_Task to carry out:_ Pictures stay out; everything else in the records below gets copied exactly.

_Data shown:_
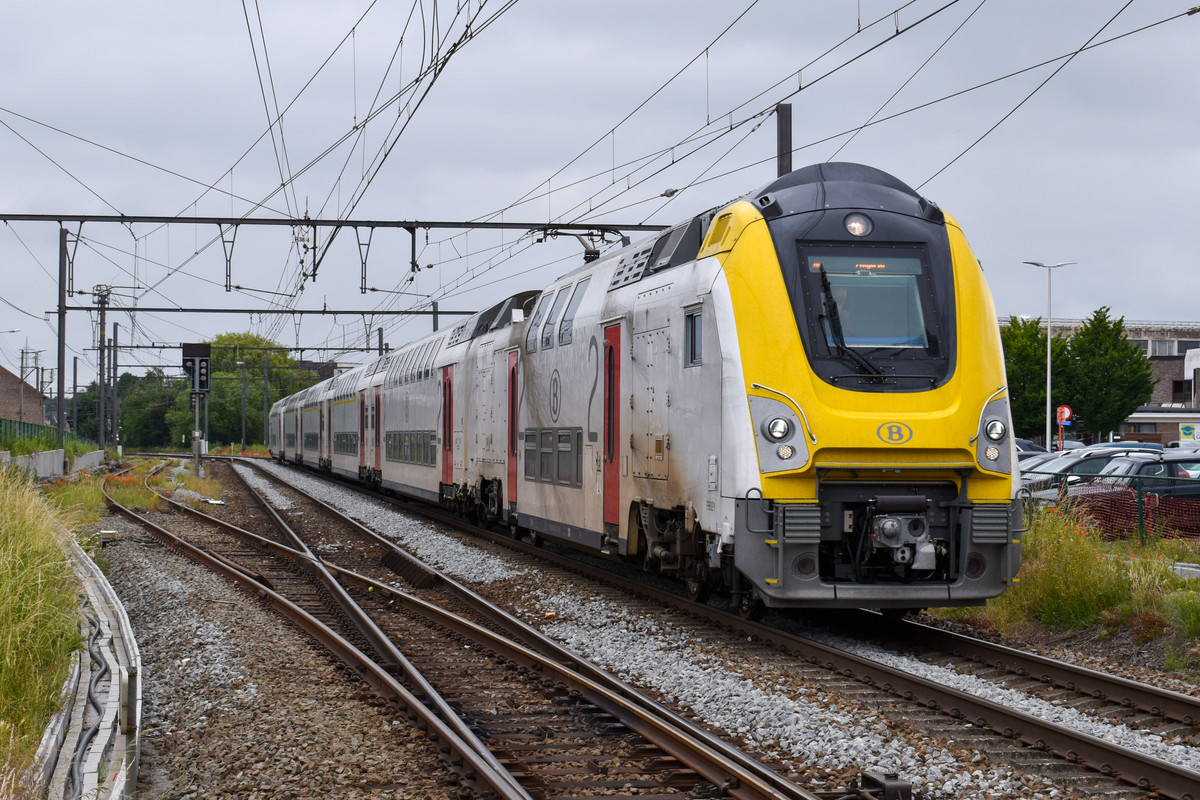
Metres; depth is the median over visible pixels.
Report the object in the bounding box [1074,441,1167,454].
car
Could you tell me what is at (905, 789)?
trackside box
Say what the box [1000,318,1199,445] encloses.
brick building
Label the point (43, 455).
concrete wall
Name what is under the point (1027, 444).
car
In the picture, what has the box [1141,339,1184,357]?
window
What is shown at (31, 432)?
green fence
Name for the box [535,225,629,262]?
pantograph
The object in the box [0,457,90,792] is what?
grass
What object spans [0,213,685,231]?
overhead gantry
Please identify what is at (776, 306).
train
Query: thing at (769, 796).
railway track
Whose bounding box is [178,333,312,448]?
tree
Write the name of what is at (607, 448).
train door
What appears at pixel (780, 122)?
catenary pole
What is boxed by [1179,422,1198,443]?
sign
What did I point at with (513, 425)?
train door
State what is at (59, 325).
catenary pole
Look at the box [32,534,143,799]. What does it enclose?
cable trough
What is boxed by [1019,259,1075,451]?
street lamp
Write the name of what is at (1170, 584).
grass
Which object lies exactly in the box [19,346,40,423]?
utility pole
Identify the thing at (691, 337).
train window
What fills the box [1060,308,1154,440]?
tree
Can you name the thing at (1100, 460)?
car
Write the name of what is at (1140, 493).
fence
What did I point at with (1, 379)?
brick building
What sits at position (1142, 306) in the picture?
sky
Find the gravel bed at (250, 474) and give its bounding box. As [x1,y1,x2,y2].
[133,455,1199,799]
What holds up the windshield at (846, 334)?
in the train
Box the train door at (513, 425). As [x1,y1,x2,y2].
[506,351,519,512]
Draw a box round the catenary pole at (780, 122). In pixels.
[776,102,792,176]
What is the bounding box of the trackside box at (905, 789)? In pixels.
[852,769,913,799]
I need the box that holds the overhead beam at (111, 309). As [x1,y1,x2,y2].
[64,305,508,316]
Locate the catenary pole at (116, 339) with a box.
[110,320,120,448]
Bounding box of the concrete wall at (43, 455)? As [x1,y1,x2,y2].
[1,447,103,479]
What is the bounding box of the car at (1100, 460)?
[1017,447,1166,499]
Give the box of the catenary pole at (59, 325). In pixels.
[55,226,67,445]
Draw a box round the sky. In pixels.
[1,0,1199,385]
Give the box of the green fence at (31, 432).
[0,417,72,448]
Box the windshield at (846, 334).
[801,247,940,361]
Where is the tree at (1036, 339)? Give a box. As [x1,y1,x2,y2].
[998,316,1069,440]
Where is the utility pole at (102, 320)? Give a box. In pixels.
[90,285,114,447]
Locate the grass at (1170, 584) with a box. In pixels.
[928,510,1199,678]
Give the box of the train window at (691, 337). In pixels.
[683,307,701,366]
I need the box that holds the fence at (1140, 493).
[1032,464,1199,541]
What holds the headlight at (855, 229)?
in the train
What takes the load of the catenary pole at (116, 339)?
on the ground
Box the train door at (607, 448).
[602,322,620,532]
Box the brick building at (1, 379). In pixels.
[0,364,46,427]
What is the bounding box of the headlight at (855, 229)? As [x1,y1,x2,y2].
[843,212,872,237]
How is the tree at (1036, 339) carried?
on the ground
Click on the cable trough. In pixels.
(97, 756)
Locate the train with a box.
[276,166,1024,614]
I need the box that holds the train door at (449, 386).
[441,363,453,489]
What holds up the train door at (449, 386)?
in the train
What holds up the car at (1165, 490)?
on the ground
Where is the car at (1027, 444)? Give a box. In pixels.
[1015,439,1050,457]
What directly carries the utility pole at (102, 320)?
on the ground
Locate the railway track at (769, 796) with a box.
[116,461,829,799]
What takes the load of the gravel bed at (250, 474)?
on the ground
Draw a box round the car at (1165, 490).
[1049,453,1199,535]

_Response:_
Metres; depth is the median over visible pixels.
Report the object in the bounding box [1074,441,1167,454].
car
Could you tell me what is at (905, 789)?
trackside box
Say what the box [1000,318,1199,445] encloses.
brick building
Label the point (43, 455).
concrete wall
Name what is under the point (1027, 444).
car
In the picture, what has the box [1141,339,1184,357]?
window
What is shown at (31, 432)?
green fence
Name for the box [535,225,629,262]?
pantograph
The object in the box [0,457,90,792] is what?
grass
What object spans [0,213,685,231]?
overhead gantry
Please identify what is at (776, 306).
train
Query: thing at (769, 796).
railway track
Whose bounding box is [178,333,312,448]?
tree
Write the name of what is at (607, 448).
train door
What appears at pixel (780, 122)?
catenary pole
What is boxed by [1179,422,1198,443]?
sign
What did I point at with (513, 425)?
train door
State what is at (59, 325).
catenary pole
Look at the box [32,534,143,799]. What does it enclose?
cable trough
What is boxed by [1019,259,1075,451]?
street lamp
Write the name of what is at (1170, 584).
grass
Which object lies exactly in the box [19,346,40,423]?
utility pole
Identify the thing at (691, 337).
train window
What fills the box [1060,308,1154,440]?
tree
Can you name the thing at (1100, 460)?
car
Write the name of what is at (1140, 493).
fence
What did I point at with (1, 379)?
brick building
What sits at position (1142, 306) in the picture?
sky
Find the gravel bed at (250, 474) and give its bounding box. As [x1,y1,x2,y2].
[133,455,1199,799]
What holds up the windshield at (846, 334)?
in the train
Box the train door at (513, 425). As [x1,y1,x2,y2].
[506,351,519,512]
Draw a box round the catenary pole at (780, 122). In pixels.
[776,102,792,176]
What is the bounding box of the trackside box at (905, 789)? In pixels.
[852,769,913,799]
I need the box that holds the overhead beam at (111, 309). As [x1,y1,x2,y2].
[64,305,508,316]
Locate the catenary pole at (116, 339) with a box.
[110,320,120,448]
Bounding box of the concrete wall at (43, 455)? As [x1,y1,x2,y2].
[1,447,103,479]
What is the bounding box of the car at (1100, 460)?
[1017,447,1166,499]
Give the box of the catenary pole at (59, 325). In pixels.
[55,226,67,445]
Draw a box round the sky. In pixels.
[1,0,1199,385]
Give the box of the green fence at (31, 432).
[0,417,72,448]
Box the windshield at (846, 334).
[801,247,940,361]
Where is the tree at (1036, 339)? Give a box. As [x1,y1,x2,y2].
[998,316,1069,440]
Where is the utility pole at (102, 320)? Give a box. In pixels.
[90,285,114,447]
Locate the grass at (1170, 584) with a box. In pixels.
[928,510,1199,678]
Give the box of the train window at (691, 337). In pixels.
[683,307,701,366]
I need the box that holds the fence at (1140, 493).
[1032,464,1199,541]
What holds the headlight at (855, 229)?
in the train
What takes the load of the catenary pole at (116, 339)?
on the ground
Box the train door at (607, 448).
[602,322,620,532]
Box the brick building at (1, 379). In pixels.
[0,364,46,427]
What is the bounding box of the headlight at (855, 229)? As [x1,y1,x2,y2].
[843,212,872,237]
How is the tree at (1036, 339) carried?
on the ground
Click on the cable trough. In pixels.
(97, 756)
Locate the train with a box.
[276,166,1024,614]
I need the box that holds the train door at (449, 386).
[441,363,453,489]
What holds up the train door at (449, 386)?
in the train
What holds up the car at (1165, 490)?
on the ground
Where is the car at (1027, 444)? Give a box. In pixels.
[1015,439,1050,457]
What directly carries the utility pole at (102, 320)?
on the ground
Locate the railway track at (769, 796) with a box.
[116,461,829,799]
What takes the load of the gravel bed at (250, 474)?
on the ground
Draw a box round the car at (1165, 490).
[1049,453,1199,535]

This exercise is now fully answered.